A sessão da comissão mista que analisa a medida provisória do fim da “taxa das blusinhas” foi aberta nesta segunda-feira (31), mas a votação do relatório foi remarcada para terça-feira (1º), às 10h.
A Medida Provisória 1.357/2026 permite zerar o imposto de importação para compras internacionais de até 50 dólares, a chamada popularmente de “taxa das blusinhas”.
Acompanhe a comissão que vota o fim da taxa das blusinhas
Governo inclui monitoramento da indústria na MP que zera taxa das blusinhas; votação vai para terça
A principal novidade do relatório da senadora Leila Barros (PDT-DF) à Medida Provisória 1.357/2026 é a criação de um mecanismo de avaliação periódica dos efeitos da desoneração sobre o setor produtivo brasileiro. Pelo desenho apresentado, o Ministério da Fazenda fará um acompanhamento trimestral no início e, depois, semestral.
Os dados coletados darão transparência aos impactos da medida e poderão embasar futuras ações do governo, caso sejam identificados efeitos relevantes sobre a indústria nacional.
O dispositivo atende parcialmente às preocupações da Confederação Nacional da Indústria (CNI), que divulgou estudo apontando risco para mais de 100 mil empregos caso a isenção seja mantida. O presidente da comissão mista, deputado Reginaldo Lopes (PT-MG), afirmou que o texto está sendo construído com diálogo. “Estamos estudando esses dados e se é necessária alguma medida para reduzir os impactos econômicos”, disse o parlamentar.
A senadora Leila Barros acertou a versão do relatório em reunião no Palácio do Planalto com membros do governo. “Vamos manter o texto-base da MP e incluir, a partir de uma demanda do setor produtivo, um mecanismo para que o Ministério da Fazenda avalie periodicamente os impactos da medida, dê transparência a esses dados e, caso sejam identificados efeitos relevantes, possa propor futuramente medidas de mitigação”, afirmou Leila.
O que é a MP do fim da taxa das blusinhas
A Medida Provisória 1.357/2026, publicada em maio deste ano, zera o Imposto de Importação sobre compras internacionais por remessas de até 50 dólares.
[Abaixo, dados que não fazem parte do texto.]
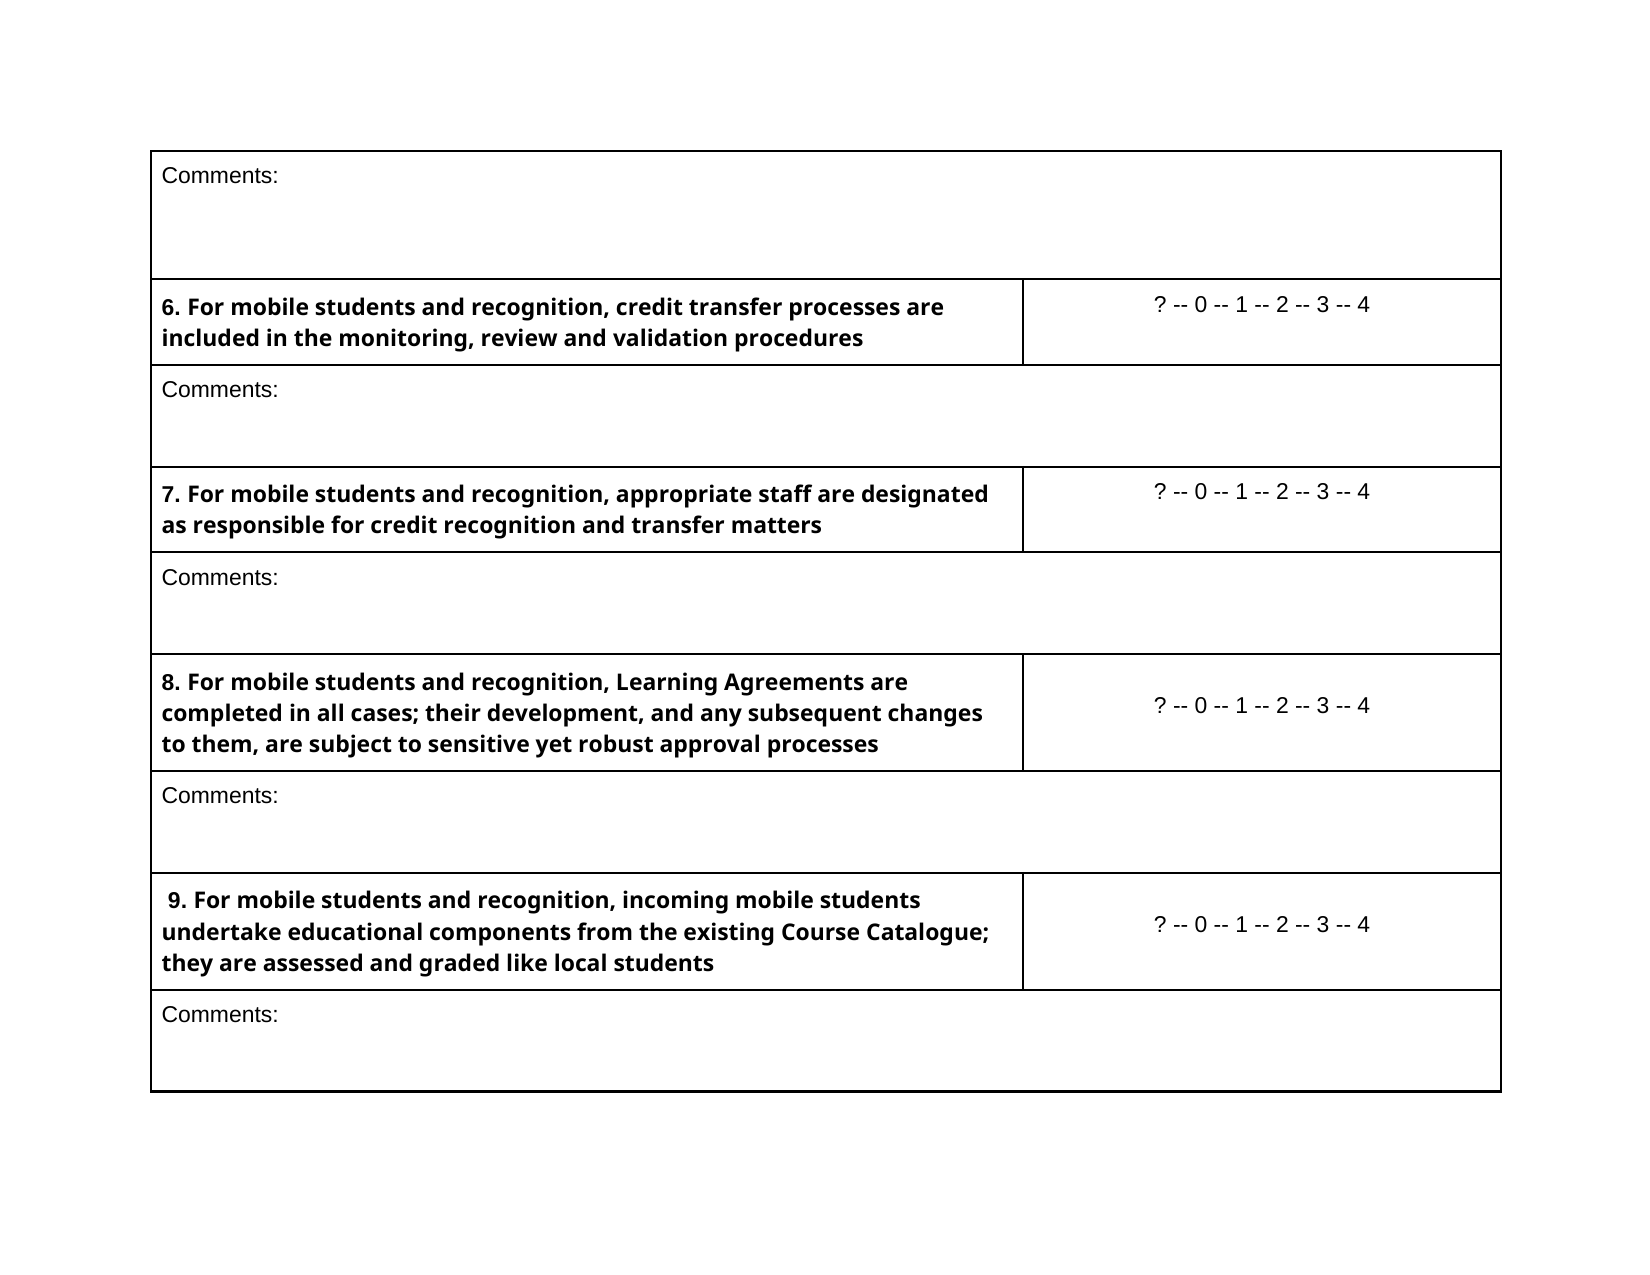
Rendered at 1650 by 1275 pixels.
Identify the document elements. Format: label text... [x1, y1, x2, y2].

table_cell Comments: [152, 366, 1500, 466]
table_cell 9. For mobile students and recognition, incoming mobile students undertake educational components from the existing Course Catalogue; they are assessed and graded like local students [152, 874, 1022, 988]
table_cell Comments: [152, 991, 1500, 1090]
table_cell ? -- 0 -- 1 -- 2 -- 3 -- 4 [1024, 874, 1500, 988]
table_cell Comments: [152, 553, 1500, 653]
table_cell ? -- 0 -- 1 -- 2 -- 3 -- 4 [1024, 655, 1500, 770]
table_cell 8. For mobile students and recognition, Learning Agreements are completed in all cases; their development, and any subsequent changes to them, are subject to sensitive yet robust approval processes [152, 655, 1022, 770]
table_cell 6. For mobile students and recognition, credit transfer processes are included in the monitoring, review and validation procedures [152, 280, 1022, 364]
table_cell ? -- 0 -- 1 -- 2 -- 3 -- 4 [1024, 280, 1500, 364]
table_cell ? -- 0 -- 1 -- 2 -- 3 -- 4 [1024, 468, 1500, 551]
table_cell Comments: [152, 152, 1500, 278]
table_cell Comments: [152, 772, 1500, 872]
table_cell 7. For mobile students and recognition, appropriate staff are designated as responsible for credit recognition and transfer matters [152, 468, 1022, 551]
Para compras acima desse valor e até 3 mil dólares, a taxa é de 30% com um desconto fixo de 20 dólares.
O imposto de importação sobre compras internacionais de até 50 dólares passou a valer em 2024, com apoio da indústria, que alegava concorrência desleal dos produtos importados, especialmente calçados e têxteis. Com a MP, o governo reverteu a cobrança.

A proposta recebeu 112 emendas de parlamentares. Entre elas, há as que aumentam a isenção para 100 dólares, as que permitem a isenção apenas para produtos sem similar nacional, e as que criam regimes de compensação para a indústria nacional.
Para o presidente da comissão, deputado Reginaldo Lopes (PT-MG), a isenção representa justiça tributária. Ele comparou a medida à isenção para compras feitas em viagens ao exterior: “Os brasileiros com maior poder econômico têm direito a US$ 1.000 nas compras internacionais”, afirmou. “Será que esses brasileiros e brasileiras não têm o direito também de ter acesso a compras internacionais, ampliação de acesso para o consumo até 50 dólares, sendo que a média é em torno de menos de 20 dólares?”
A expectativa é que, após a votação na comissão mista na terça-feira, a matéria seja apreciada nos plenários da Câmara e do Senado ainda nesta semana, antes que a MP perca a validade em 8 de setembro. As medidas provisórias entram em vigor imediatamente, mas precisam ser aprovadas pelo Congresso para continuar valendo.